Wednesday, 21 November 2012

I spy mince pies!

Christmas season has arrived in the Daboo household with the traditional making of mince pies! It's something we do every year, in fact last year it was one of the first things I did when I was allowed out of hospital for a day. We generally have the Christmas music baring in the background whilst me and Mum stand up to our elbows in pastry.

This year, along with our traditional mince-pie-sized mince pies, we made some mini mince tarts with some new tools mum got from a Pampered Chef party. We used this mini-muffin pan:
Deluxe Mini-Muffin Pan and this mini-tart shaper: Mini-Tart Shaper
They worked really well and are a great (not too scary!) bitesized festive snack.
Here are the mini tarts as they went into the oven:

And here are the finished products:

Obviously the recipe is a highly-secret, highly-classified piece of information...but I'm going to be nice and make an exception for my wonderful readers! So here we go...

World-famous Daboo Mince Pies
Makes around 24 mince pies
8oz plain flour
1/4 tsp salt
4oz butter
1oz caster sugar
1/2 beaten egg (or 1 beaten egg yolk mixed with a little water)
Mincemeat (roughly one 400g jar)


  1. Sieve flour and salt into a large mixing bowl.
  2. Add the butter in small cubes and rub the butter into the flour until it is a similar consistency to breadcrumbs.
  3. Stir in the caster sugar.
  4. Make a well in the middle of the mixture and add the beaten egg. Stir until the mixture clings together, adding very small amounts of water as necessary. Make sure you don't add too much as it will reach the right point very suddenly and any more will make the mixture too sticky.
  5. Set the dough aside to rest, covering the bowl with a plate, whilst you lightly dust your surface with plain flour,grease your cupcake pan and preheat your oven to 200°C/180°fan.
  6. Take out the dough and knead it gently.

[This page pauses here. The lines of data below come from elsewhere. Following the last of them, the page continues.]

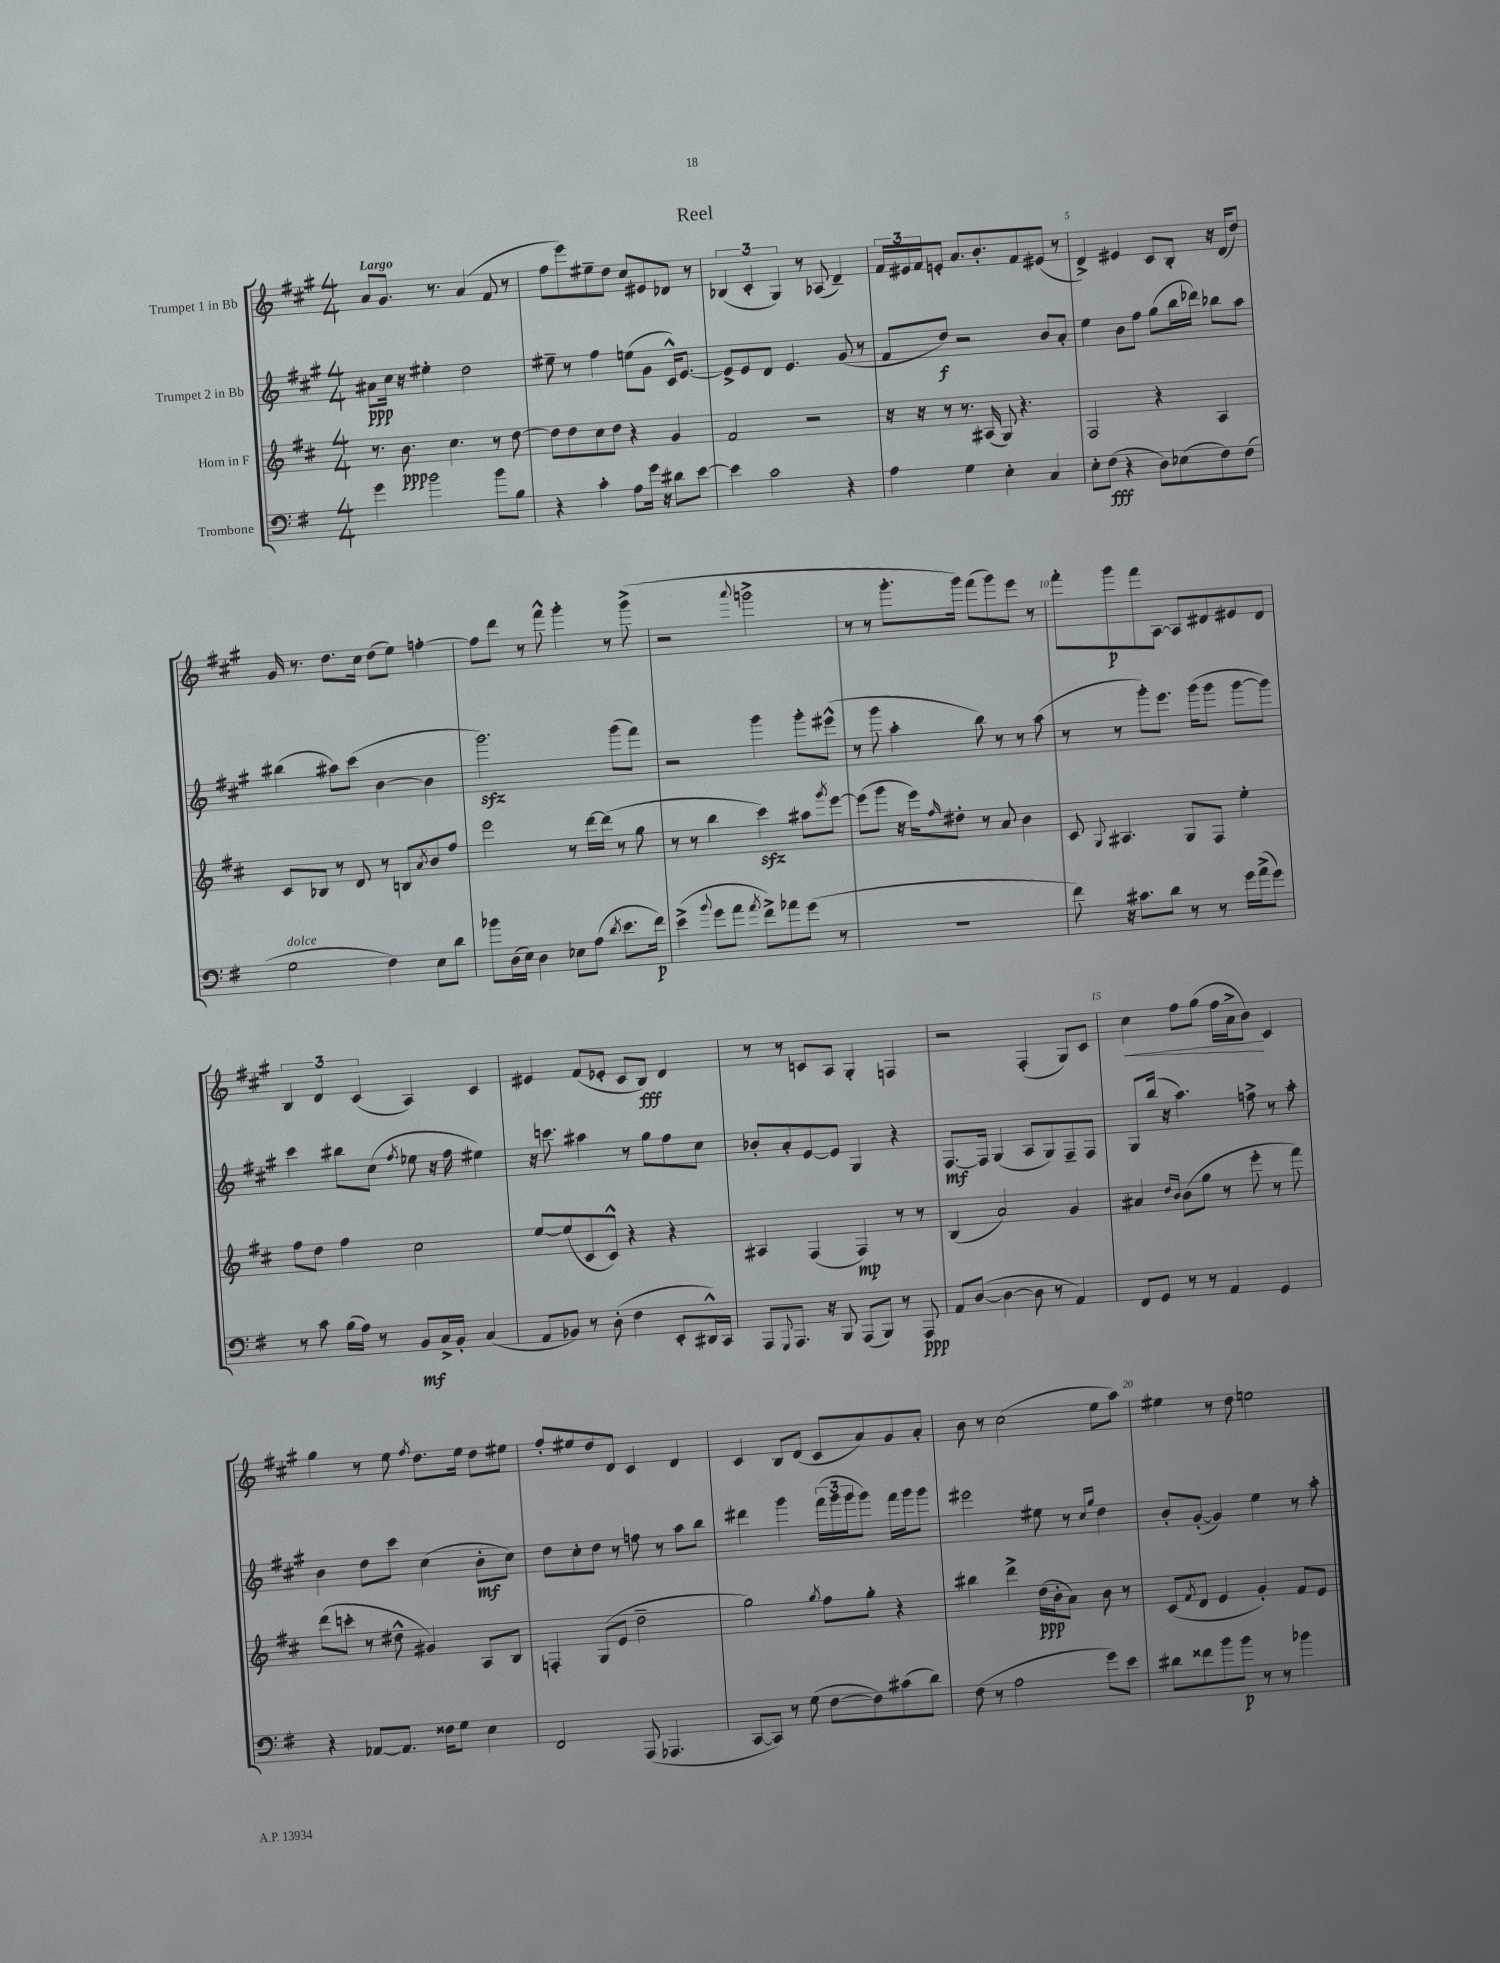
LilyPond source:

\header { title = "Reel" }
<<
\new StaffGroup <<
\new Staff = "s0" \with { instrumentName = "Trumpet 1 in Bb" } {
    \clef treble \key a \major \numericTimeSignature \time 4/4 \tempo "Largo"
    a'8 gis'8. r8. a'4( fis'8 r8 |
    fis''8 e'''8) eis''8-- d''8 cis''8 eis'8 des'8 r8 |
    \tuplet 3/2 { bes4( cis'4-. gis4) } r8 aes8( d'4--) |
    \tuplet 3/2 { fis'16 eis'16 fis'16 } e'8-. a'8. b'8.-. fis'8 eis'8( r8 |
    d'4->) eis'4 cis'8 b8-. r16 d'16( d''8) |
    gis'16 r8. d''8. cis''16 d''8( e''8) f''4~-. |
    f''8 d'''8 r8 fis'''8-^ gis'''4-. r8 gis'''8->( |
    r2 \appoggiatura { a'''8 } g'''2-> |
    r8 r8 gis'''8.-. gis'''16) fis'''8( gis'''8) e'''8 r8 |
    fis'''8-. gis'''8\p fis'''8 a8~ a8 dis'8 eis'8 dis'8 |
    \tuplet 3/2 { b4 d'4 cis'4( } a4) cis'4 |
    eis'4 fis'8( ees'8-. cis'8 b8\fff) d'4 |
    r8 r8 c'8 a8 gis4-. f4 |
    r2 fis4-.( gis8) cis'8 |
    cis''4\< fis''8 gis''8( fis''16 a'16-> b'8\!) cis'4 |
    gis''4 r8 e''8 \acciaccatura { fis''8 } d''8. e''16 d''8 eis''8 |
    fis''8-. eis''8 d''8 d'8 cis'4 d'4 |
    cis'4 b8 d'8( cis'8 a'8) gis'8 a'8-. |
    b'8 r8 cis''2( e''8 a''8) |
    eis''4 r8 d''8 e''2 \bar "|." |
}
\new Staff = "s1" \with { instrumentName = "Trumpet 2 in Bb" } {
    \clef treble \key a \major \numericTimeSignature \time 4/4
    ais'8\ppp cis''16 r16 eis''4-. d''2 |
    eis''8-- r8 fis''4 e''8( gis'8 cis'16-^) e'8.~ |
    e'8-> e'8 d'8 e'4. gis'8( r8 |
    fis'8 d''8\f) r2 b'8 a'8-. |
    e''4 b'8 fis''8 gis''8( b''16 des'''16) bes''8 a''8 |
    bis''4( ais''8) cis'''8( b'4~ b'4 |
    gis'''2.\sfz) gis'''8( fis'''8) |
    r2 gis'''4 gis'''8-. eis'''8-^( |
    r8 gis'''8 a''4-. b''8) r8 r8 a''8( |
    r8 r8 gis'''8-.) e'''8. gis'''16( gis'''8 gis'''8~ gis'''8) |
    cis'''4 bis''8 cis''8( \acciaccatura { fis''8 } ees''8 r16 fis''16 eis''4) |
    r16 c'''8. ais''4 r8 gis''8 fis''8 cis''8 |
    bes'8-. a'8-. e'8~ e'8 gis4 r4 |
    fis8.~\mf fis16 gis4( a8 gis8) fis8-- fis8 |
    gis8 b''16( r16 a''4.) f''8-> r8 a''8-. |
    b'4 d''8 cis'''8 cis''4( b'8-.\mf cis''8) |
    d''8 cis''8-. d''8 r8 f''8 r8 a''8 b''8 |
    dis'''4 gis'''4 \tuplet 3/2 { fis'''16( gis'''16 gis'''16 } gis'''8) fis'''16 gis'''16 gis'''8 |
    eis'''2 eis''8 r8 \grace { cis''16 gis''16 } d''4 |
    b'8-. gis'8~-.( gis'4) e''4 r8 a''8-. \bar "|." |
}
\new Staff = "s2" \with { instrumentName = "Horn in F" } {
    \clef treble \key d \major \numericTimeSignature \time 4/4
    r8. b'8.\ppp cis''4. r8 d''8~ |
    d''8 d''8 cis''8 d''8 r4 g'4 |
    fis'2 r2 |
    r16 r16 r8 r8. ais16( g8) r4. |
    fis2 r4 a4 |
    cis'8 bes8 r8 d'8 r8 b8 \acciaccatura { a'8 } b'8 fis''8 |
    e'''2 r8 d'''16~ d'''16( r8 g''8 |
    r8 r8 b''4 cis'''4\sfz) ais''8 \acciaccatura { g'''8 } e'''8~ |
    e'''8( g'''8 r16 e'''16) \grace { fis''16 } dis''8-. r8 a'8 b'4 |
    cis'8 \appoggiatura { g8 } ais4. g8 fis8 e''4-. |
    fis''8 d''8 fis''4 cis''2 |
    e''8~ e''8( cis'8 cis'8-^) r4 r4 |
    ais4 fis4( fis4\mp) r8 r8 |
    b4( a'2) g'4 |
    ais'4 \grace { d''16 b'16 } b'8( g''8 r8 e'''8-. r8 fis'''8) |
    d'''8( c'''8-. r8 dis''8-^ gis'4) a8 b8 |
    f4-. g8( e'8 d''2-- |
    g''2) \acciaccatura { g''8 } fis''8 g''8-. r4 |
    bis''4 d'''4-> d''16\ppp( b'16-. a'8) b'8 r8 |
    cis'8( \acciaccatura { fis'8 } d'8 e'4 g'4-.) fis'8 e'8 \bar "|." |
}
\new Staff = "s3" \with { instrumentName = "Trombone" } {
    \clef bass \key g \major \numericTimeSignature \time 4/4
    g'4 b'2 b'8 b8 |
    r4 c'4-. a8 g'16 r16 dis'8 e'8~ |
    e'4 c'2 r4 |
    a4 g4 e4-. c4 |
    e8-. fis8\fff( r4 d8) ees8( fis8) fis8( |
    g2^\markup { \italic "dolce" } fis4) e8 d'8 |
    bes'8 d16( e16) d4 ees8 a8( \acciaccatura { d'8 } e'8. fis'16\p) |
    e'4->( \appoggiatura { b'8 } g'8 a'8 \acciaccatura { a'8 } fis'8->) aes'8 g'8( r8 |
    R1 |
    fis'8) r16 cis'8. d'8 r8 r8 g'16 a'16->( g'8) |
    r8 c'8 b16( a16) r8 b,8\mf c16-> b,16-. c4( |
    a,8 bes,8) r8 d8-.( fis4 e,8-. dis,16-^) c,16 |
    a,,8 \appoggiatura { g,,8 } a,,8. r16 b,,8 a,,8( b,,8) r8 a,,8\ppp |
    a,8 d8~( d4~ d8 r8 a,4) |
    fis,8 g,8 r8 r8 a,4 g,4 |
    r4 aes,8~ aes,8. fisis16 g8 e4 |
    fis,2 a,,8( aes,,4. |
    c,8~ c,8) r8 g8( fis8~ fis8) cis'8( d'8) |
    fis8( r8 a2 g'8) e'8 |
    dis'8 fisis'8 b'8 b'8\p r8 r8 bes'4 \bar "|." |
}
>>
>>
\layout { \context { \Score \override BarNumber.break-visibility = ##(#f #t #t) barNumberVisibility = #(every-nth-bar-number-visible 5) } }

You want to feel as though you are gently guiding the edges of the pastry into the middle.
  7. Lightly dust your rolling pin with flour and start rolling your dough. Always roll away from you and then back towards you, never sideways. Roll about 3 times backwards and forwards and then gently rotate the dough 90°. Repeat this until your dough is a couple of mm thick.
  8. Take two cookie cutters, one large and one slightly smaller, preferably with "frilly" edges. Cut out equal numbers of large and small circles (you can pick up the "scraps" of dough and knead and roll them again to get more).
  9. Place the large circles gently into the wells in your cupcake pan.
  10. Take a teaspoon and put a small amount of mincemeat into each one. Take care not too overfill them or they will leak when you cook them!
  11. Take a small circle and dampen a finger with water. Run it around the rim of the small circle and one of the large circles and then place the small circle as a lid on your mince pie, squeezing the two circles gently together all the way around the edge.
  12. Take a fork and gently make one set of small holes in the top of each mince pie. (This lets any steam out and stops them bursting in the oven.) Brush the tops with water and sprinkle with a little caster sugar.
  13. Pace the tray on the middle shelf of the oven for 10-15 minutes. Keep an eye on them and take them out when they are just turning golden brown. Take them out of the pan immediately (we find using a curved grapefruit knife makes this very quick and easy) and set them on a wire cooling rack.
Best served warm with some brandy butter or a nice scoop of the trusty old vanilla ice cream!


  1. YOU MAKE MINCE PIES????? How did I not know this? They are the one thing I have to order from England at Christmas. Will you object to making them in the summer?

  2. I would LOVE to make you some mince pies! We may need to investigate where you can buy the mincemeat (or I could just bring some with me!) but I think a mince pie is good no matter what the time of year!